GOP vows suit over new congressional map
PHILADELPHIA — National Republicans say state and federal GOP officials plan to challenge Pennsylvania’s new congressional map in federal court as early as today.
“The suit will highlight the state Supreme Court’s rushed decision that created chaos, confusion, and unnecessary expense in the 2018 election cycle,” National Republican Congressional Committee spokesman Matt Gorman said in a statement Tuesday morning. He said state and federal Republicans will sue in federal court “as soon as tomorrow to prevent the new partisan map from taking effect.”
The renewed vow of a court challenge came a day after the Pennsylvania Supreme Court imposed a new congressional map to replace one it had declared an unconstitutional partisan gerrymander.

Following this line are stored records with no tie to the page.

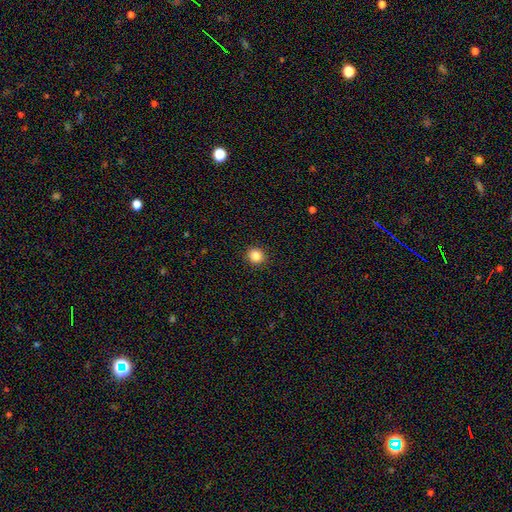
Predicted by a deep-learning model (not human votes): smooth-or-featured: smooth: 85% | star or artifact: 11% | featured or disk: 4%
  how-rounded: round: 87% | in between: 12% | cigar-shaped: 1%
  merging: none: 92% | minor disturbance: 5% | major disturbance: 2% | merger: 1%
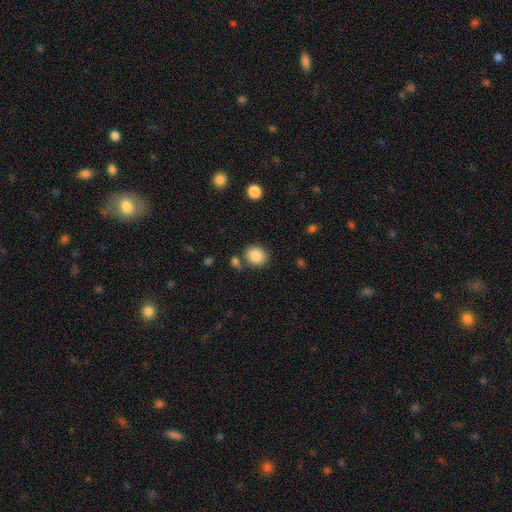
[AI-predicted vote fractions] smooth-or-featured: smooth: 87% | star or artifact: 8% | featured or disk: 4%
  how-rounded: round: 70% | in between: 30% | cigar-shaped: 1%
  merging: none: 76% | minor disturbance: 12% | merger: 9% | major disturbance: 4%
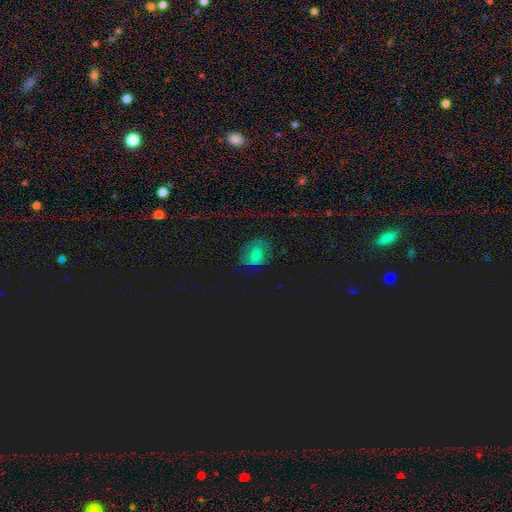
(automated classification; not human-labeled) This appears to be a star or artifact, not a galaxy (47%).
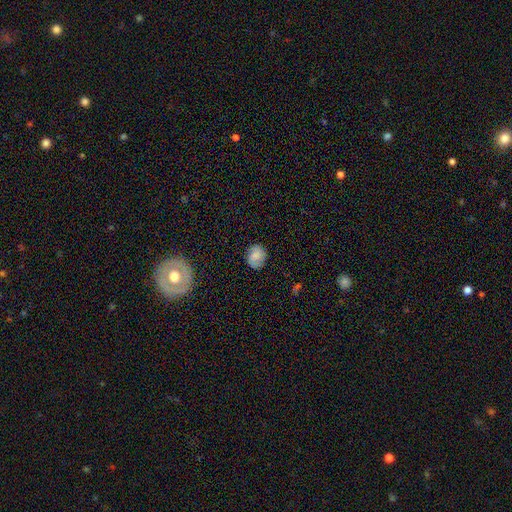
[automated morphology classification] Q: Smooth or featured?
A: smooth (69%); runner-up: featured or disk (22%)
Q: How rounded?
A: round (67%); runner-up: in between (32%)
Q: Merging?
A: none (81%); runner-up: minor disturbance (14%)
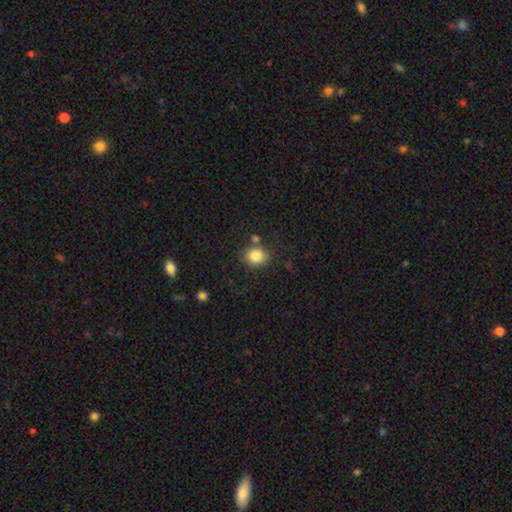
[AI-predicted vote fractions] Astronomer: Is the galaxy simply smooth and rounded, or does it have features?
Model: smooth — 85%.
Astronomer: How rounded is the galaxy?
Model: round — 68%.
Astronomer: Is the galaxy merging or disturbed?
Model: none — 78%.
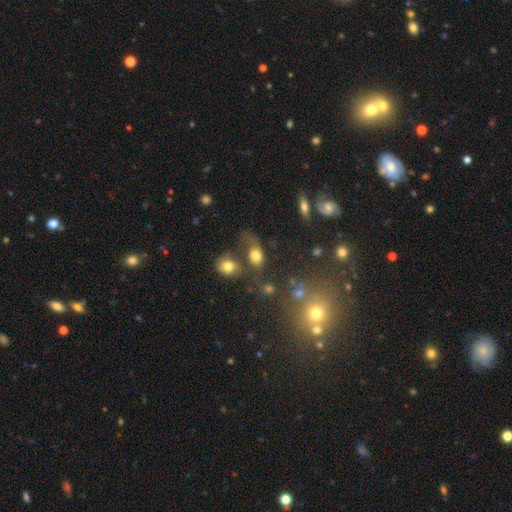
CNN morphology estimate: Smooth or featured? Predicted: smooth (p=0.76). How rounded? Predicted: in between (p=0.67). Merging? Predicted: none (p=0.39).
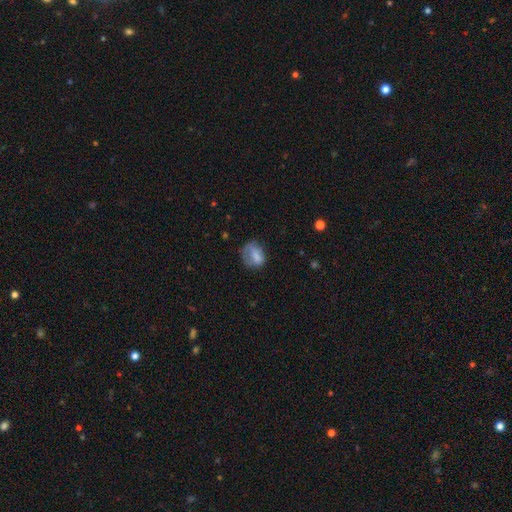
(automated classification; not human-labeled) A smooth galaxy with no disk features (69%) that is in between round and cigar-shaped (58%).

Vote fractions:
- Smooth or featured? smooth: 69% / featured or disk: 22% / star or artifact: 9%
- How rounded? in between: 58% / round: 40% / cigar-shaped: 2%
- Merging? none: 44% / minor disturbance: 30% / major disturbance: 24% / merger: 2%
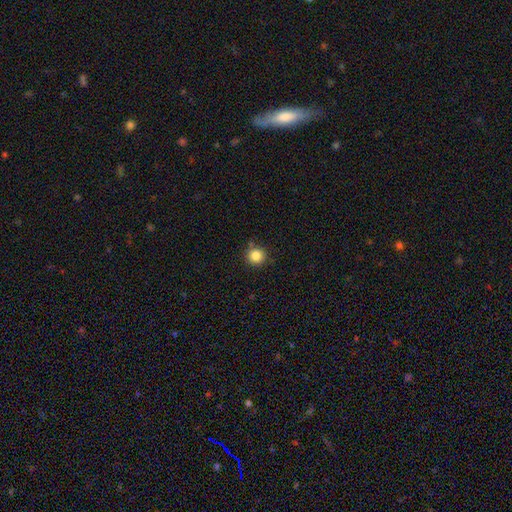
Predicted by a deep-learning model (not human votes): Smooth or featured: smooth — 84% (star or artifact — 11%)
How rounded: round — 94% (in between — 5%)
Merging: none — 84% (minor disturbance — 10%)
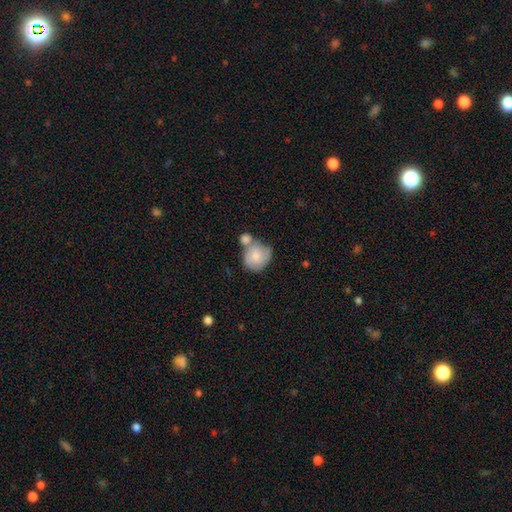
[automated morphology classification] A smooth galaxy with no disk features (72%) that is round (76%).

Vote fractions:
- Smooth or featured? smooth: 72% / featured or disk: 21% / star or artifact: 6%
- How rounded? round: 76% / in between: 24% / cigar-shaped: 1%
- Merging? merger: 43% / none: 33% / minor disturbance: 17% / major disturbance: 7%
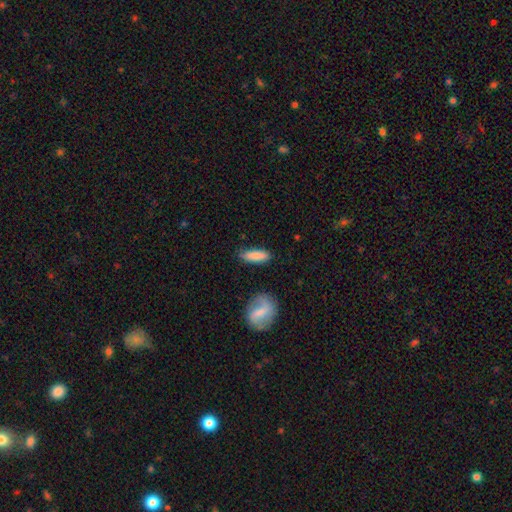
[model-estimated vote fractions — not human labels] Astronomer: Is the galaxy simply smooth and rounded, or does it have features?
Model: smooth — 84%.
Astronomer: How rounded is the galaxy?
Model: in between — 52% (runner-up: cigar-shaped, 45%).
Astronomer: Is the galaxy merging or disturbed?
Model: none — 80%.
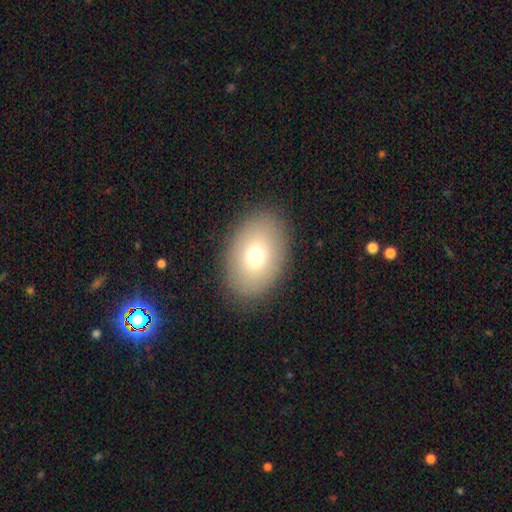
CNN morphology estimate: Smooth or featured?
  - smooth: 73% *
  - featured or disk: 16%
  - star or artifact: 11%
How rounded?
  - in between: 80% *
  - round: 19%
  - cigar-shaped: 1%
Merging?
  - none: 88% *
  - minor disturbance: 8%
  - major disturbance: 3%
  - merger: 1%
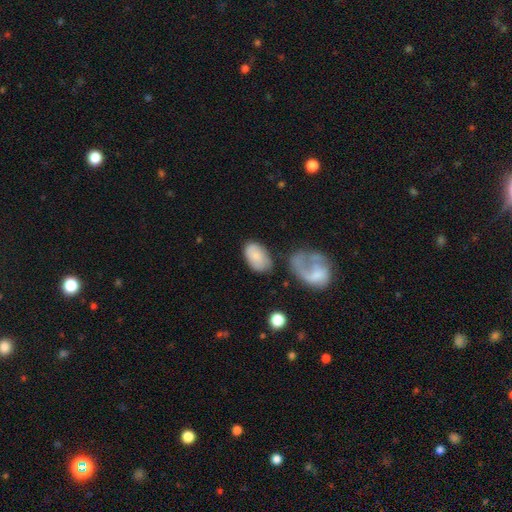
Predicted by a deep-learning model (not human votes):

The fight over the maps has major implications for who wins control of Congress in November. Democrats need to add 24 seats across the country to gain a majority in the House of Representatives, and the new Pennsylvania map is likely to increase their chances of winning several key races in Pennsylvania.
If successful, the challenge would throw voters and candidates into limbo weeks before the first ballots are to be cast in the primary election in May.
But experts have said they do not expect challenges to succeed, saying federal courts are unlikely to intervene in a case decided on state law.
Top Republican lawmakers have fought the court’s ruling for weeks, escalating a nasty political and legal fight, but have been unsuccessful in stopping the state court.
They had vowed to challenge the court’s map even before it was released, and within hours of the court making public the map, Senate President Pro Tempore Joe Scarnati, R-Jefferson, and House Speaker Mike Turzai, R-Allegheny, said they expected to take the issue to federal court, saying implementing the court-drawn map “would create a constitutional crisis.”
President Donald Trump encouraged Republicans to fight the court-drawn congressional map Tuesday morning, tweeting that he hopes they challenge the map “all the way to the Supreme Court, if necessary.”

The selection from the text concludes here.